## Work instructions
Return the lines below that contain "Athenic".

----

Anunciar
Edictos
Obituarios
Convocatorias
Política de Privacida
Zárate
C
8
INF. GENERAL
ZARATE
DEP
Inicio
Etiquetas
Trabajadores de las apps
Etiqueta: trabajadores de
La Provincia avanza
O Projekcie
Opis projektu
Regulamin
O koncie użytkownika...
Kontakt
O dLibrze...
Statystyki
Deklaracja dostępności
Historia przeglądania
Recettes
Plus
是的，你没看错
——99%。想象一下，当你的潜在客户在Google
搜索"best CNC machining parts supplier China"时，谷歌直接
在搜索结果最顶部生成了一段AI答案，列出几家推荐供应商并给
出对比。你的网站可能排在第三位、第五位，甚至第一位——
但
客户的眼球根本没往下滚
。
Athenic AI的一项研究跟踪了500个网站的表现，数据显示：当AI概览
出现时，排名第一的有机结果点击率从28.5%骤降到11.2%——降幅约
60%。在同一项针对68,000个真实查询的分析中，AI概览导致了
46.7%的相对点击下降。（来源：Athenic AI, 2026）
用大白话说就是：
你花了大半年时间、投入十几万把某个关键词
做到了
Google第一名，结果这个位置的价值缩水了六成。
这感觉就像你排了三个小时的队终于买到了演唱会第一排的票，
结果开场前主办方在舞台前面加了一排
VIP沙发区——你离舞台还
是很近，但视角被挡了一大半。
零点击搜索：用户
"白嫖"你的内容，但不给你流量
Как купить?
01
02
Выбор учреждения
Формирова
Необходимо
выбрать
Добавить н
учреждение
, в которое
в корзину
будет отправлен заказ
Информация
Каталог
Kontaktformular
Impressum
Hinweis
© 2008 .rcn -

----

## Solution below
Athenic AI的一项研究跟踪了500个网站的表现，数据显示：当AI概览
46.7%的相对点击下降。（来源：Athenic AI, 2026）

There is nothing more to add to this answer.